I understand only superficially how hard it is living with diabetes as I have a cousin in her 50’s and a friend’s son who is 12 who both have type 1. Thank you for your insight. Like many situations in life, it’s so hard to say the “right thing” to the person effected by something like this. And as far as that is concerned, after reading your blog I’m still completely in the dark. It often feels like a no win situation. Do we ask you about it? Do we ignore it? Do we say something positive or tell you it sucks? What on earth can we say or do that isn’t offensive? I’m asking this in all sincerity. Obviously listening and trying to understand are most important, but it feels like any response one could give in the course of the conversation would be “wrong”. Maybe the answer is different for every one, but I’m curious what your thoughts are. What do you want to hear?

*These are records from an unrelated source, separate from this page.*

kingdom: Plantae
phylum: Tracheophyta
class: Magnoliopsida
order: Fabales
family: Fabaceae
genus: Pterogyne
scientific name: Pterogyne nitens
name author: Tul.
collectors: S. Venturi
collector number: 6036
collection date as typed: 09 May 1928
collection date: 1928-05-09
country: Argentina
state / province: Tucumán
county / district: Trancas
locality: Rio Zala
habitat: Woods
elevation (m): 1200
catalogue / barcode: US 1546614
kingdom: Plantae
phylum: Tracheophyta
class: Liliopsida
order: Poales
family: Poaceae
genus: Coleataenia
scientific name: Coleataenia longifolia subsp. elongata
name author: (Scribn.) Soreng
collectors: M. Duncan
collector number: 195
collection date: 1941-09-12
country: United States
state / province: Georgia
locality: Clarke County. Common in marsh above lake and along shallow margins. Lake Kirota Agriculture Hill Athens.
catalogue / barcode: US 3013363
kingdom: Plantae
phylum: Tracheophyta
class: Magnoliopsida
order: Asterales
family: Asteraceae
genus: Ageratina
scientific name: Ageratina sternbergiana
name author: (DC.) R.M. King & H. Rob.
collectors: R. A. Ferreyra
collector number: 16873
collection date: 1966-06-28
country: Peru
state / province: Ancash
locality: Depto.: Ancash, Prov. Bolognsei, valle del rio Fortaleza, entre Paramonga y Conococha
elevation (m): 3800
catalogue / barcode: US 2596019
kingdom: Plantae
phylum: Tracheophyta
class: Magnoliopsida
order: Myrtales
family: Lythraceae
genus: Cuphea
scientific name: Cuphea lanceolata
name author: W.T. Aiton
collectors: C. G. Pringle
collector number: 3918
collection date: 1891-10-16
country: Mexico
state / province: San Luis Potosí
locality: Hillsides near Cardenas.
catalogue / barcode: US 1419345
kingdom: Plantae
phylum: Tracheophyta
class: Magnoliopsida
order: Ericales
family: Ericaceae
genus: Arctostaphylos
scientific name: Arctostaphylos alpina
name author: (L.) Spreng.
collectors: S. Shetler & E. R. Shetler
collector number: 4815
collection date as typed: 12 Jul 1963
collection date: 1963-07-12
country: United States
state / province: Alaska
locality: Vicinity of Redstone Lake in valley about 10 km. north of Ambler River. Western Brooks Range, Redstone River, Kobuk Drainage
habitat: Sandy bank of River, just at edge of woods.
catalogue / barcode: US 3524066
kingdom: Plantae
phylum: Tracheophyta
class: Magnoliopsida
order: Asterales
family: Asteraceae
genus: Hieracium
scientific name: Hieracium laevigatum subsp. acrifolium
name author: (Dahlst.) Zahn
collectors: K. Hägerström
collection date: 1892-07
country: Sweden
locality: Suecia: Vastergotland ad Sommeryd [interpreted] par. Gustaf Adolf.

I totally understand your question. And you’re right that the answer is probably different for everyone, I’m sure that if you ask 10 people with diabetes the same question, you’ll get 10 different answers! But here’s mine, I always want people to ask me questions for the purpose of understanding. People can literally ask me anything and I will answer to the best of my abilities, my primary point in writing this post was to stress how important it is for people who live with diabetes (or really any chronic illness) like me to be clear and honest. Often I’ve had experiences like that one I described where someone learns new things about diabetes that unsettles them and they want to feel better, which is where the self-comforting questions come from. Personally, I’m okay with someone telling me that it must suck. I also like it when people let me know that they learned something from the conversation.
I would love to know what others tell you if you ask them. Thank you for taking the time to comment, I really appreciate it!